200 anni fa nasceva Walt Whitman: in “Foglie d’erba”, tutta l’anima del mondo
Il 31 maggio 1819 nasceva, in una piccola cittadina di Long Island, Walt Whitman: il “primo vero poeta americano”. La sua opera più famosa, “Foglie d’erba”, ha cambiato per sempre il volto della letteratura d’oltreoceano: trascendendo se stessa, con Whitman la parola si è trasformata in un oracolo bifronte, capace di unire individuo e società in un connubio mistico che è vita, esistenza, poesia stessa. In duecento anni, quelli trascorsi dalla sua nascita, molti grandi poeti e narratori sono partiti da qui: da Walt Whitman, e dalle sue poesie, “le poesie dell'intimità notturna, di uomini come me, (…) che tutti gli uomini portano con sé”.
“Io celebro me stesso, io canto me stesso, e ciò che io suppongo devi anche tu supporlo perché ogni atomo che mi appartiene è come appartenesse anche a te”: inizia così “Song of Myself”, uno dei poemi più emblematici della raccolta “Foglie d’Erba”, quasi un manifesto programmatico di tutte le opere a venire. Non è un caso, infatti, che nelle innumerevoli revisioni ed edizioni della sua opera principale (che Whitman riscrisse, aggiungendo sempre nuovi versi, fino agli ultimi anni di vita) questa poesia sia rimasta sostanzialmente invariata fin dalla prima apparizione della raccolta.
Le voci proibite parlano, attraverso Whitman
Cantando se stesso, le sue sensazioni, i suoi amori e le sue divinità, Whitman ha sempre in qualche modo parlato degli altri uomini: “In ogni persona ritrovo me stesso, non uno che mi superi, non uno che valga un chicco d'orzo di meno, e il bene e il male che dico di me lo dico pure di loro”, arrivando così a parlare della società, del proprio tempo, e dell’umanità tutta senza tempo. E fu soprattutto attraverso gli ultimi che Walt Whitman riuscì ad esprimere appieno il suo stile vagabondo, che ha attraversato tutte le geografie umane.

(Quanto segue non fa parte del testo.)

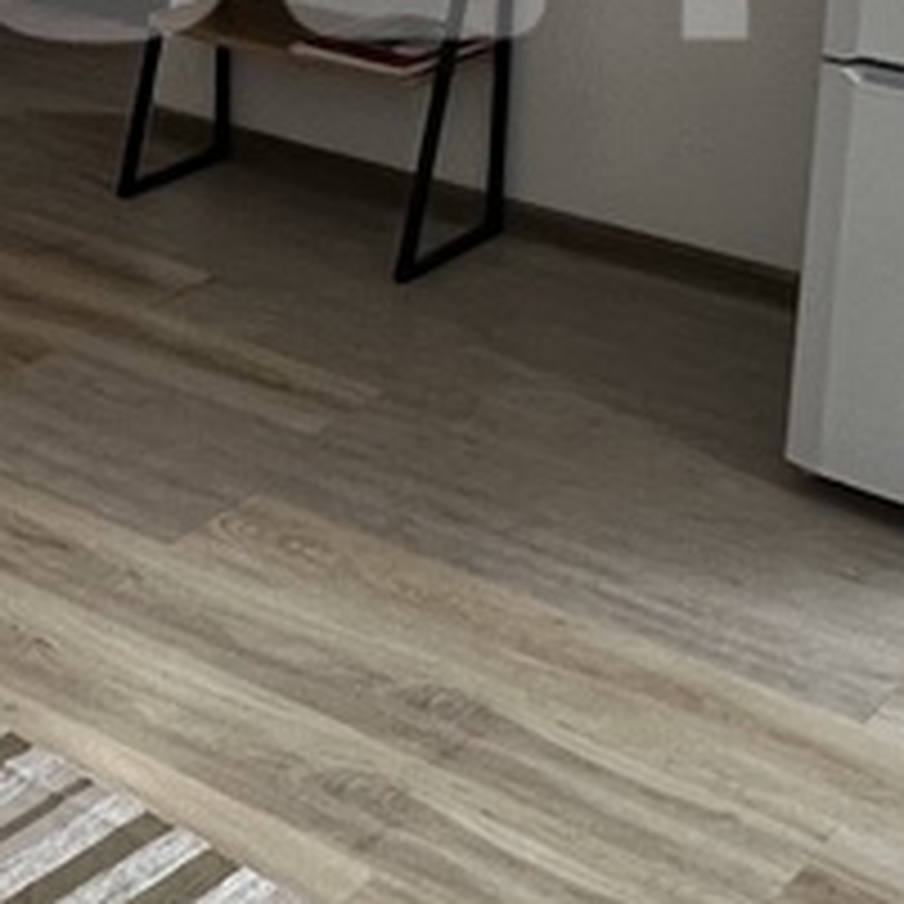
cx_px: -40
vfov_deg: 22.2
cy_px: -130
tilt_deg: -10.8
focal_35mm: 73
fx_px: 2157
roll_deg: -0.2
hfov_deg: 22.6
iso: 250
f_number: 1.8
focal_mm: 1.57
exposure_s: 1/65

Per mezzo mio le molte voci a lungo silenti, voci dell'interminabile generazione di prigionieri e di schiavi, voci degli ammalati, dei disperati, dei ladri, dei contraffatti aborti, voci dei cicli di preparazione e accrescimento, e dei fili che legano le stelle, degli uteri e della linfa paterna, e dei diritti di quelli che altri calpestano sotto i piedi, dei deformi, degli uomini volgari, idioti, sciocchi, disprezzati, nebbia nell'aria, scarabei che rotolano la loro pallottolina di sterco. Per mezzo mio le voci proibite, voci di sesso e lussurie, voci velate cui io rimuovo il velo, voci indecenti, da me schiarite e trasfigurate.
Foglie d’erba: l’anima del mondo
Ogni cosa, nella poesia di Walt Whitman, si trasfigura e diventa solenne: i corpi, e l’anima, l’amore e il sesso, Dio e l’ultimo degli uomini, la natura, e perfino le foglie d’erba. E proprio su di loro, su quelle "Leaves of Grass", Whitman trascorrerà gran parte della sua vita: dal 1855 fino all'anno della morte, nel 1892, il poeta lavorò incessantemente per ampliare, modificare, approfondire l’opera che, più che una raccolta, è un’enciclopedia di un’anima irrequieta.
Che cos'è l'erba?
Mi chiese un bambino portandomene a piene mani;
come potevo rispondergli?
Non so meglio di lui che cosa sia.
Suppongo che sia lo stendardo della mia vocazione,
fatto col verde tessuto della speranza (…).